Herald-Sun - Start-up looks to build business in off-grid energy technology
By Laura Oleniacz
A Virginia-based start-up behind technology designed to reduce the fuel consumption of electric generators has opened a research and development office in Durham, and is working here to continue to develop the technology.
Earl Energy opened the approximately 4,000-square-foot office in November on Stirrup Creek Drive in Durham. The office employs about 10 people here, said Steven Jones, a company spokesman.
Earl Energy is selling a system called the FlexGen that's designed to plug into a standard, diesel-fuel-powered generator in off-grid locations to reduce the generator's fuel consumption, according to an email from Jones. The system uses lithium ion batteries to supply power, with some help from solar panels.
When the batteries run down, the diesel-fuel generator takes over, Jones said. And then when the batteries are recharged, power is again supplied by the FlexGen.
The batteries are sourced from other suppliers.
The company has sold a total of 10 of those systems since 2010, Jones said, to the U.S. Marine Corps, U.S. Navy Seals, U.S. Army Rapid Equipping force and the Joint Special Operations Task Force-Afghanistan.
The company is also working on a product for non-military commercial buyers. Jones said the company would target those products for mining operations or for ships.
Pasi Taimela, director of engineering for Earl Energy, said the company's long-term development plan is to be an original equipment manufacturer for other companies.
Jones said Earl Energy went from three employees in the past year to about 20. The company has offices in Virginia Beach, Va., small offices in Houston and in San Diego, Calif., as well as the location here.
The company has generated sales revenues, but has not yet broken even.
Taimela said the company has been funded by private investments. According to U.S. Securities and Exchange Commission filings, the company sold ownership stakes in the company in 2011.

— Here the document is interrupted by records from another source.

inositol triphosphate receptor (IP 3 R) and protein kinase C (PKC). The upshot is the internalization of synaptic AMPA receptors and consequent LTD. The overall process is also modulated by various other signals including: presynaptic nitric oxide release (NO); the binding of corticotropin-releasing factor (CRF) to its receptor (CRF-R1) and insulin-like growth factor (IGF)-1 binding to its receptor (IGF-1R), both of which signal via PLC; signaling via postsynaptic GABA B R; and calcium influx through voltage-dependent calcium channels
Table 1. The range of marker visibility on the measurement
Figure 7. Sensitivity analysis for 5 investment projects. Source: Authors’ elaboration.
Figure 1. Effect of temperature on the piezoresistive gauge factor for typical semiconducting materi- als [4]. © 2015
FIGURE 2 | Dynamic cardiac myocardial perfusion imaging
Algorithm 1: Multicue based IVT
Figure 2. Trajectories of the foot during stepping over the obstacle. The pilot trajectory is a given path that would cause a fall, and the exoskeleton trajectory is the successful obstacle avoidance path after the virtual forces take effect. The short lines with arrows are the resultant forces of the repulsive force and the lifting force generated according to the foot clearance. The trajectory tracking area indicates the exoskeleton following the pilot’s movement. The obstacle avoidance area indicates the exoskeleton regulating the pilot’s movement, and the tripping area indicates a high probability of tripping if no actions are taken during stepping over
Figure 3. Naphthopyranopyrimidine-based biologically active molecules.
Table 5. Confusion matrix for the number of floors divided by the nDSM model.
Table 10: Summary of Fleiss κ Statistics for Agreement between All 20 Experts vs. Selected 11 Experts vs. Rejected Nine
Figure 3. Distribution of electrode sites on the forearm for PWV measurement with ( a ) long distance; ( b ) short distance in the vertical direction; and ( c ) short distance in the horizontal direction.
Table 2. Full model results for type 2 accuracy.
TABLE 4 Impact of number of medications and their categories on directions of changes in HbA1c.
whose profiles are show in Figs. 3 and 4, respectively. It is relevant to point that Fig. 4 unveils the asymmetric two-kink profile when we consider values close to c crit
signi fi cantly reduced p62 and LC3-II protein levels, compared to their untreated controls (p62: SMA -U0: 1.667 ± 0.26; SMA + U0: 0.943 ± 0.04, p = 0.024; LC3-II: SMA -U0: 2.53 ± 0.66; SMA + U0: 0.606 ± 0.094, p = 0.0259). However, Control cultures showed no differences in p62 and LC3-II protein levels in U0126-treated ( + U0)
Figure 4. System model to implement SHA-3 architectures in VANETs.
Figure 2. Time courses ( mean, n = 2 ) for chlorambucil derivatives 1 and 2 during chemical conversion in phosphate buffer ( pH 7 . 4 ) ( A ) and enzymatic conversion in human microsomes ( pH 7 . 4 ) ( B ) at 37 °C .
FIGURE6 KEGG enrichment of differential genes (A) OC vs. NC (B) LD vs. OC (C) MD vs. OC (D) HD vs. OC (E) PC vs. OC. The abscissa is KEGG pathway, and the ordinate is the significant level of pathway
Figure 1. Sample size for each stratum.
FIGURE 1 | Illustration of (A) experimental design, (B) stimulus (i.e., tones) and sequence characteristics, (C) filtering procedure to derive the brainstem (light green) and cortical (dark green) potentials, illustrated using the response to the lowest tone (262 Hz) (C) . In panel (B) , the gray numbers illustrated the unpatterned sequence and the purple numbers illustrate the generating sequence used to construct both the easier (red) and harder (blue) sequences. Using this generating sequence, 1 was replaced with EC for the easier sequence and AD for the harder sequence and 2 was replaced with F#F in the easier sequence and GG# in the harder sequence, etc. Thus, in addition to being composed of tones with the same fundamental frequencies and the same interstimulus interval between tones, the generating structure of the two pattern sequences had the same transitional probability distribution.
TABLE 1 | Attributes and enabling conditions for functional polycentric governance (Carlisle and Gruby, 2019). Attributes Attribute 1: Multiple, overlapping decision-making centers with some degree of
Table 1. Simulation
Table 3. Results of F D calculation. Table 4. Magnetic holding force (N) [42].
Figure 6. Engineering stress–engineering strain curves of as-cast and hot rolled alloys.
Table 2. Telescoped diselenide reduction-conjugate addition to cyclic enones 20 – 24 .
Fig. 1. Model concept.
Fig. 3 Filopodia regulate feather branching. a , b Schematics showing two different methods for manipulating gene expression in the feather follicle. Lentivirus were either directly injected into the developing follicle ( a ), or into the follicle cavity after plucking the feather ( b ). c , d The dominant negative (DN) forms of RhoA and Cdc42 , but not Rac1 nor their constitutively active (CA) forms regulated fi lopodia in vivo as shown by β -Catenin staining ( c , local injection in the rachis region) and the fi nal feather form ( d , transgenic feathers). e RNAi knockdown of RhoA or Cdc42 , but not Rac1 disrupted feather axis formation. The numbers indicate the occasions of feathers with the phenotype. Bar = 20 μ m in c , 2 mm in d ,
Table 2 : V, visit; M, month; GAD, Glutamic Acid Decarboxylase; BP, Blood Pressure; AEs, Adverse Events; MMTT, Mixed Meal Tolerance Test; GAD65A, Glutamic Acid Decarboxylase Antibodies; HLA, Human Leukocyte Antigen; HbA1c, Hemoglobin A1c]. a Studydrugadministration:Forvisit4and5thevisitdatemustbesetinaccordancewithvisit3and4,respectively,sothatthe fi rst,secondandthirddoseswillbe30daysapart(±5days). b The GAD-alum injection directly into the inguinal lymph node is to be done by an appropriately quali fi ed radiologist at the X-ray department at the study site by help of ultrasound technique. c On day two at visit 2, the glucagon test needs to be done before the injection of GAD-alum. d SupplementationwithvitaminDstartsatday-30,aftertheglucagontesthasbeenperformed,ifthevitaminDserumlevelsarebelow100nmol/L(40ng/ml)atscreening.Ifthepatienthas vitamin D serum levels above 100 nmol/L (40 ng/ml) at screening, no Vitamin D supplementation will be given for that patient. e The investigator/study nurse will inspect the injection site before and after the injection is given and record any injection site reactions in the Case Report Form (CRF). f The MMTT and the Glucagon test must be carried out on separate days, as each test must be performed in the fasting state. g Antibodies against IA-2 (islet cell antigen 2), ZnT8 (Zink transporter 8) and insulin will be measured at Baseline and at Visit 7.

Jones said company officials chose to open an office here because of the availability of engineering and other talent here. Taimela also said the location of the FREEDM Systems Center also played a role.
Headquartered at N.C. State University in Raleigh, the center is a National Science Foundation Engineering Research Center devoted to smart-grid technology development.
According to the U.S. Department of Energy, smart grid technologies are "computerizing" the electric utility grid by adding two-way digital communication technology to devices that allow for data collection, among other purposes.
Earl Energy opened its local office on Tuesday for a tour of its technology for U.S. Rep. David Price, D-Chapel Hill. Jones said company leaders wanted introduce the office and the technology to Price.